Try it:
Reproduce the following opinion piece on the New York Times, in its entirety and word for word.

Document excerpt:
__________
Slurring Bush at the New York Times

The utter disdain of New York Times reporters for President Bush makes a mockery of the supposed "separation of church and state" (putatively reporting neutrally, editorializing from the left) in their brand of journalism. The Times' condescension or loathing of the President seeps into news stories subtly. But there was nothing subtle in the case in a remarkable Times story which appeared on May 3rd .  In a worshipful article and interview with new MIT President Dr. Susan Hockfield, reporter Cornelia Dean stepped into it so deeply that the Times was forced to acknowledge the problem.

MIT is of more than passing interest to this writer, since I have a graduate degree from the school. In many ways, MIT is an admirable place. In particular, I admire the fact that by and large MIT is one of the only true meritocracies among the elite undergraduate schools.

MIT is certainly not alone in the almost—impossible—to—get—into category — so are Harvard, Yale, Princeton, Columbia, and Stanford, among others.  But only MIT among this group, provides little or no preference in admissions to athletes, and only a very modest advantage to legacies (Princeton on the other hand, is very discriminatory in favor of both types of applicants, and Stanford is very disposed toward athletes).
__________
Stored data:
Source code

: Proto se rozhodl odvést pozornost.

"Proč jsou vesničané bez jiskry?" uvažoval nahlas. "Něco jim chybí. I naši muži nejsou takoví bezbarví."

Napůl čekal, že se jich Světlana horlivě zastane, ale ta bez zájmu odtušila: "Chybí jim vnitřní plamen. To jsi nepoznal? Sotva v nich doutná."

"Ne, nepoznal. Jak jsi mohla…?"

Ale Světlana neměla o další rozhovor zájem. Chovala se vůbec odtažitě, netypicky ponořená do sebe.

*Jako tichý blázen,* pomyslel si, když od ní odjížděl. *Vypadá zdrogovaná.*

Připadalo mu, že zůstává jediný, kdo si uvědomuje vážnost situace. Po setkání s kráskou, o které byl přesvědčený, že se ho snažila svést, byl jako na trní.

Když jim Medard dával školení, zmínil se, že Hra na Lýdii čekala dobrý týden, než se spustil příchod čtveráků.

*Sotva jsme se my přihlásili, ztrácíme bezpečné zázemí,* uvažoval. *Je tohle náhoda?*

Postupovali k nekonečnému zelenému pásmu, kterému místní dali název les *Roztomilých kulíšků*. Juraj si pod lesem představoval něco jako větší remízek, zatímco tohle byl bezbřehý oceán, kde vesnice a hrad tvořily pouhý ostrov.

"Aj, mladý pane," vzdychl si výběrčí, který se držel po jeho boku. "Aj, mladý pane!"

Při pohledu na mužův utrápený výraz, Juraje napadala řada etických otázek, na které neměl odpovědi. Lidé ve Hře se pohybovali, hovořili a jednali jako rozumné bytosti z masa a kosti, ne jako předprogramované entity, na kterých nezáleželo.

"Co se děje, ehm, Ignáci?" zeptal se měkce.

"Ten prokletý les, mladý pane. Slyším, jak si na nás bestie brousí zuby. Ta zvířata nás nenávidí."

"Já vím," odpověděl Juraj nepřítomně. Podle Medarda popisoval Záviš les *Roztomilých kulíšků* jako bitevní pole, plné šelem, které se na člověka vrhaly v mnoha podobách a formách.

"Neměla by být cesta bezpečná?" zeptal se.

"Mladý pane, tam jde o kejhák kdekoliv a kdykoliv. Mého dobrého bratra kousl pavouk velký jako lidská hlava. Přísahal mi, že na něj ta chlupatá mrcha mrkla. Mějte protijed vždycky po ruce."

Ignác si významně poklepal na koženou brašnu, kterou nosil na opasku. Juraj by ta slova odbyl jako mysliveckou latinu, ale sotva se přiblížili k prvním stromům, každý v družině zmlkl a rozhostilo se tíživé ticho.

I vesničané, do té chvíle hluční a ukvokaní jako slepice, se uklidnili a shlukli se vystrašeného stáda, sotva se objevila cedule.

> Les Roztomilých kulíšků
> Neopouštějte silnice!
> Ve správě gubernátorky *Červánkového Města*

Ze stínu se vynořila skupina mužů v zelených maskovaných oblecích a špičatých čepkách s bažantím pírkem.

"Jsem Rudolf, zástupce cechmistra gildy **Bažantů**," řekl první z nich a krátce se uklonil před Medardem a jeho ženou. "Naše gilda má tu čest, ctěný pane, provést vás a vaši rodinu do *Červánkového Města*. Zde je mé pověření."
__________
Written solution:
Slurring Bush at the New York Times

The utter disdain of New York Times reporters for President Bush makes a mockery of the supposed "separation of church and state" (putatively reporting neutrally, editorializing from the left) in their brand of journalism. The Times' condescension or loathing of the President seeps into news stories subtly. But there was nothing subtle in the case in a remarkable Times story which appeared on May 3rd .  In a worshipful article and interview with new MIT President Dr. Susan Hockfield, reporter Cornelia Dean stepped into it so deeply that the Times was forced to acknowledge the problem.

MIT is of more than passing interest to this writer, since I have a graduate degree from the school. In many ways, MIT is an admirable place. In particular, I admire the fact that by and large MIT is one of the only true meritocracies among the elite undergraduate schools.

MIT is certainly not alone in the almost—impossible—to—get—into category — so are Harvard, Yale, Princeton, Columbia, and Stanford, among others.  But only MIT among this group, provides little or no preference in admissions to athletes, and only a very modest advantage to legacies (Princeton on the other hand, is very discriminatory in favor of both types of applicants, and Stanford is very disposed toward athletes).